Он осознал, что слишком крепко сжал руку Конни и сделал ей больно.
— Извини.
Двери с шелестом распахнулись. Пятьдесят шагов по мраморному полу отделяли их от главного входа. Тяжелая дверь заскрипела, когда Ник с трудом открывал ее. А может, ему показалось и этот звук издали его натянутые до предела нервы?
Когда они наконец оказались на улице, на них накатились волны раскаленного воздуха. Ник вытер платком выступивший на лбу пот.
— Отведи меня в отель, — произнесла Конни таким далеким голосом, что Ник едва узнал его.
Конни смотрела на пятнистые обои своей комнаты, а перед ее глазами продолжали стоять белые кафельные плитки камеры. Они были такими белыми и чистыми, что ей тогда пришло в голову, что стены камер мыли из шланга каждый день. Она до сих пор ощущала запах дезинфекции, а в ушах у нее стояли молчаливые крики и стоны узников, которые в разные времена слышали эти стены.
— Дорогая, — голос Ника прозвучал нежно и проникновенно, когда он присел на краешек кровати, пытаясь заглянуть в ее не успевшие еще ожить глаза.
— Вот такой маленькой была его камера, — Конни прошла восемь шагов, — Такой же маленькой, как этот ковер на полу перед кроватью.
— Я видел ее.
А Конни все ходила и ходила по ковру, меря его шагами и рассказывая Нику, что с ней приключилось, переходя при этом от отчаяния к гневу.
— Я должна была обратиться к премьеру!
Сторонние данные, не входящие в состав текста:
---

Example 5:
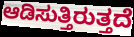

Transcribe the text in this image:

ಆಡಿಸುತ್ತಿರುತ್ತದೆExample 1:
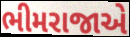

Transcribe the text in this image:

ભીમરાજાએ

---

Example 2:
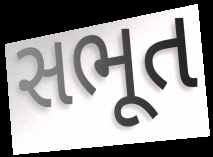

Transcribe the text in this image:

સભૂત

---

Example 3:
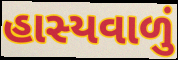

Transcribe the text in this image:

હાસ્યવાળું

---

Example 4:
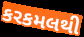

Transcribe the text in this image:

કરકમલથી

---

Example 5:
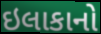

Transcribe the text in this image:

ઇલાકાનોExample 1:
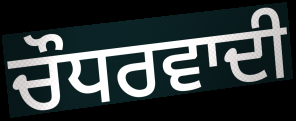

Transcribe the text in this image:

ਚੌਧਰਵਾਦੀ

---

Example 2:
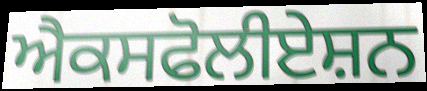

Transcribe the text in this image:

ਐਕਸਫੋਲੀਏਸ਼ਨ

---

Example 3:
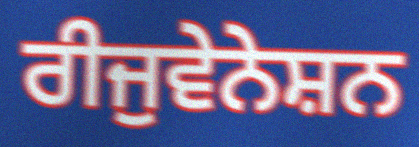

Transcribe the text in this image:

ਰੀਜੁਵੇਨੇਸ਼ਨ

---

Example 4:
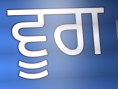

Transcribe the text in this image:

ਵੂਗ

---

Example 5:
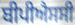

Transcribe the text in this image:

ਬੀਪੀਐਸਸੀ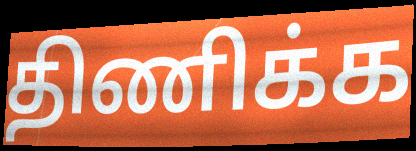
திணிக்க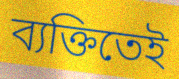
ব্যক্তিতেইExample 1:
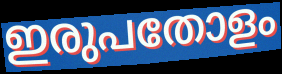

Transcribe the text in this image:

ഇരുപതോളം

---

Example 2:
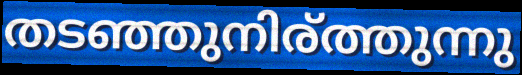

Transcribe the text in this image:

തടഞ്ഞുനിര്ത്തുന്നു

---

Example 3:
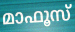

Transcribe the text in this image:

മാഫൂസ്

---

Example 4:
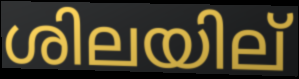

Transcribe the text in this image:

ശിലയില്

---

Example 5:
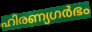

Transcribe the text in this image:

ഹിരണ്യഗർഭം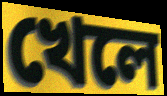
খেলেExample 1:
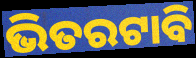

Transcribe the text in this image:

ଭିତରଟାବି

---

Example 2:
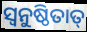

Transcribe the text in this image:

ସ୍ଵନୁଷ୍ଠିତାତ୍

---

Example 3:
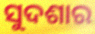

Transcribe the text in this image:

ସୁଦଶାର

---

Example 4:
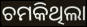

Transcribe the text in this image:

ଚମକିଥିଲା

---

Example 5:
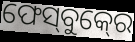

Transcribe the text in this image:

ଫେସ୍‍ବୁକ୍‍ରେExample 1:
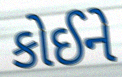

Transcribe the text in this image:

કોઈને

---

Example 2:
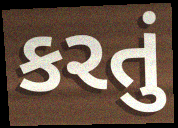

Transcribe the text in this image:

કરતું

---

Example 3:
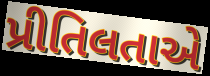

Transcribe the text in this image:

પ્રીતિલતાએ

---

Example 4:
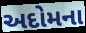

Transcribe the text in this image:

અદોમના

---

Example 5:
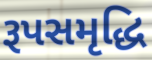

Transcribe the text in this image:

રૂપસમૃદ્ધિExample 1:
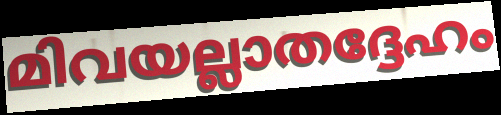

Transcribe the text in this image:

മിവയല്ലാതദ്ദേഹം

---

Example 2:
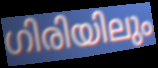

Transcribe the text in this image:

ഗിരിയിലും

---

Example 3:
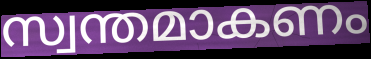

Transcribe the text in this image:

സ്വന്തമാകണം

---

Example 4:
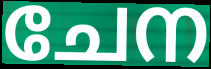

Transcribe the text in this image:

ചേന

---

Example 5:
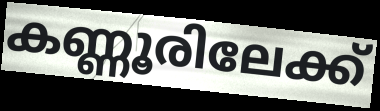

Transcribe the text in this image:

കണ്ണൂരിലേക്ക്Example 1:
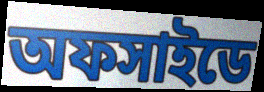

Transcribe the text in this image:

অফসাইডে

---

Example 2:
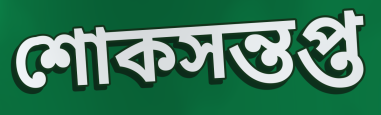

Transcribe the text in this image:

শোকসন্তপ্ত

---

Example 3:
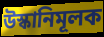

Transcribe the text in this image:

উস্কানিমূলক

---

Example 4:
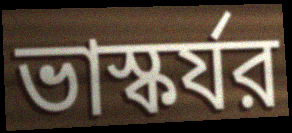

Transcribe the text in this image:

ভাস্কর্যর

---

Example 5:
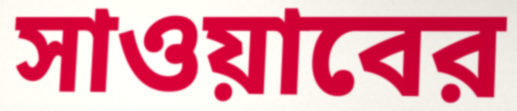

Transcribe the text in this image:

সাওয়াবের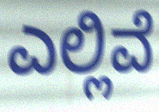
ಎಲ್ಲಿವೆ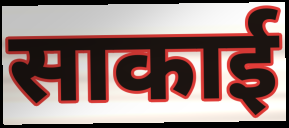
साकाई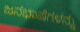
ಜನಭಾಷೆಗಳನ್ನು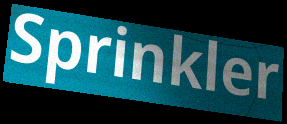
SprinklerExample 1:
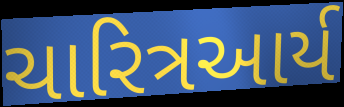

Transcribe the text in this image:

ચારિત્રઆર્ય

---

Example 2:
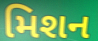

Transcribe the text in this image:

મિશન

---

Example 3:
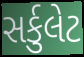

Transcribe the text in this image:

સર્કુલેટ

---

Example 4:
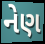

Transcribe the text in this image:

નેણ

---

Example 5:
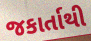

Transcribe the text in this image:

જકાર્તાથી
Я не могла просто сидеть и ждать у моря погоды, — она вздохнула. — Почему я делюсь всем этим с тобой? Потому что ты единственный человек, который мне хочет помочь.
Ник поправил постель, но она оставалась еще взвинченной до предела и не хотела прилечь.
— Ты мог не заметить, но никого и никогда я не была так рада видеть, как тебя, когда ты появился в дверях камеры.
— Я тоже, — он поднял стакан с джином и отхлебнул глоток.
Если даже Ник и не спас ее жизнь, он спас ее рассудок, предоставив ей возможность выговориться.
— Ты умеешь слушать, — сказала она ласково.
Ник уже знал ее историю наизусть, и каждый раз, когда он рисовал в памяти Конни, сидевшую на скамейке в камере, это отзывалось в его груди болью и еле сдерживаемой яростью. Он налил ей стакан джина, который прихватил в ресторане по прибытию в отель.
— Выпей глоток. Это поможет тебе расслабиться.
— Расслабиться?
Ее неожиданно острая реакция на его слова, вылившаяся в крик, повергла Ника в замешательство. Она сложила руки на груди, пытаясь унять охватившую ее дрожь.